Una hora cátedra en realidad equivale a cuatro o cinco horas de 45 minutos cada una por mes, puesto que se denomina hora cátedra a una porción de tiempo mensual que se repite una vez por semana. Por ejemplo, si un docente tuviera una hora cátedra los días lunes, la cuenta daría $41,47 o $33,18 por hora de 45 minutos según la cantidad de lunes que tenga el mes, cuatro o cinco. Con lo cual, habría que dividir esos $165,90 por 4 o 5. O sea que, para estar al frente de un grupo de 30 o 40 alumnos y enseñarles a cada uno de ellos cotidianamente, en realidad, un docente que recién se inicia está percibiendo alrededor de 33 y 41 pesos por 45 minutos y otro con la mayor antigüedad apenas llega a los 65 pesos la hora de trabajo real.
A ello, hay que sumarle las horas no pagas que trabaja en su casa planificando, corrigiendo, instruyéndose, investigando y los cursos, capacitaciones y posgrados que realiza para perfeccionar su tarea y su ser. Porque de eso se trata, de ser. Un docente no es simplemente lo que hace sino lo que es. La mejor forma de enseñar ejemplos de conducta tales como disciplina, amor al trabajo duro, vocación, horas de estudio y ejercitación, respeto, responsabilidad y dedicación es viviendo los valores, experimentándolos en carne propia.
Enseñar no es una labor despersonalizada y mecánica. Los docentes están frente a seres humanos en proceso de formación. Con serias necesidades afectivas, problemáticas de toda índole, carencias no solo económicas y familiares sino, por sobre todo, cognoscitivas. Un alumno con padres ausentes o carenciados no tiene a quién recurrir para seguir haciendo sus tareas en casa. Ni qué hablar de un alumno con padres alcohólicos, desocupados o indigentes.
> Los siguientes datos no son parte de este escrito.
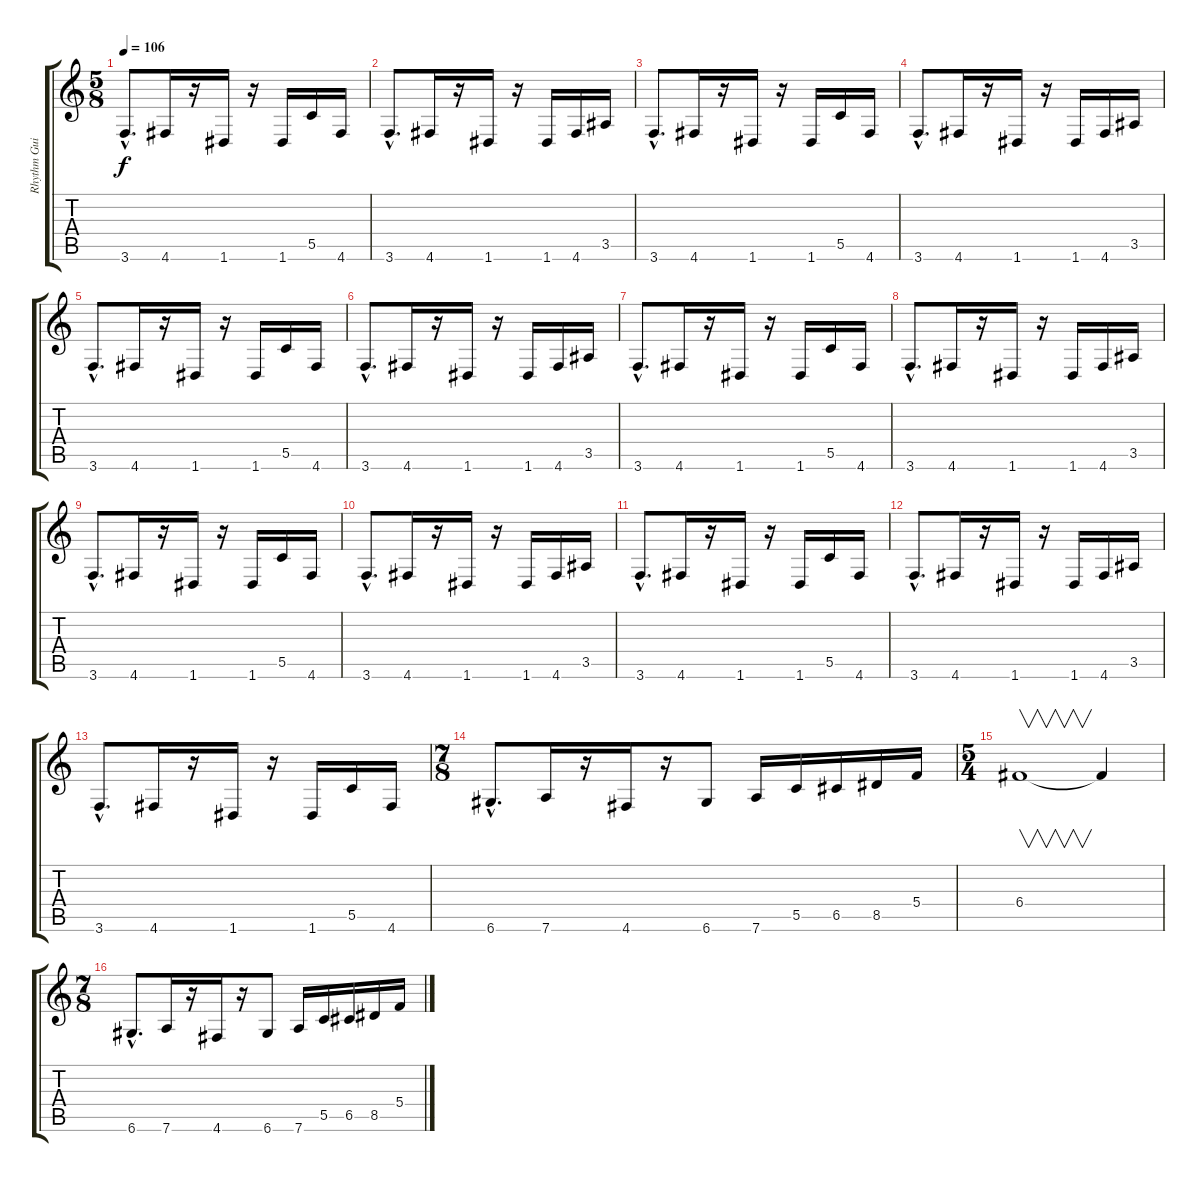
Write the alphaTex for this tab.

\track ("Rhythm Guitar" "Rhythm Gui") {instrument overdrivenguitar}
\staff {score tabs}
\tuning (D4 A3 F3 C3 G2 D2) {hide}
\ts (5 8)
\tempo 106
\clef g2
\ks c
3.6{hac}.8{d dy f} 4.6.16 r.16 1.6.16 r.16 1.6.16 5.5.16 4.6.16 |
3.6{hac}.8{d} 4.6.16 r.16 1.6.16 r.16 1.6.16 4.6.16 3.5.16 |
3.6{hac}.8{d} 4.6.16 r.16 1.6.16 r.16 1.6.16 5.5.16 4.6.16 |
3.6{hac}.8{d} 4.6.16 r.16 1.6.16 r.16 1.6.16 4.6.16 3.5.16 |
3.6{hac}.8{d} 4.6.16 r.16 1.6.16 r.16 1.6.16 5.5.16 4.6.16 |
3.6{hac}.8{d} 4.6.16 r.16 1.6.16 r.16 1.6.16 4.6.16 3.5.16 |
3.6{hac}.8{d} 4.6.16 r.16 1.6.16 r.16 1.6.16 5.5.16 4.6.16 |
3.6{hac}.8{d} 4.6.16 r.16 1.6.16 r.16 1.6.16 4.6.16 3.5.16 |
3.6{hac}.8{d} 4.6.16 r.16 1.6.16 r.16 1.6.16 5.5.16 4.6.16 |
3.6{hac}.8{d} 4.6.16 r.16 1.6.16 r.16 1.6.16 4.6.16 3.5.16 |
3.6{hac}.8{d} 4.6.16 r.16 1.6.16 r.16 1.6.16 5.5.16 4.6.16 |
3.6{hac}.8{d} 4.6.16 r.16 1.6.16 r.16 1.6.16 4.6.16 3.5.16 |
3.6{hac}.8{d} 4.6.16 r.16 1.6.16 r.16 1.6.16 5.5.16 4.6.16 |
\ts (7 8)
6.6{hac}.8{d} 7.6.16 r.16 4.6.16 r.16 6.6.8 7.6.16 5.5.16 6.5.16 8.5.16 5.4.16 |
\ts (5 4)
6.4.1{v} 6.4{t}.4 |
\ts (7 8)
6.6{hac}.8{d} 7.6.16 r.16 4.6.16 r.16 6.6.8 7.6.16 5.5.16 6.5.16 8.5.16 5.4.16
Pero la solución no es facilitarles el proceso de aprobación. El lema del nuevo tipo de evaluación de hoy es “que no repitan, que se acabe la repeticencia” –y que, de alguna manera un “todo vale”-. Eso no es hacerles un favor. Eso es condenar a las generaciones futuras a la ignorancia. Hoy más que nunca debería exigirse más y volver a generar una cultura del esfuerzo y el trabajo duro. Es innegable que los que están excluidos del sistema no cuentan con las herramientas necesarias para progresar en la escuela. Pero ya se les ha dado netbooks, los docentes de hoy parecen más asistentes sociales que instructores, se ha humanizado sobremanera la protección al alumno. Ya es hora de volver a la revalorización docente, que su palabra valga en cada nota y en la disciplina que imponga, en el buen sentido, inculcada por líderes democráticos. El amor no es libertinaje. El amor es también rigor y esfuerzo. Una pareja no se fortalece sin trabajo mutuo. Nada, en la vida, se consigue sin trabajo.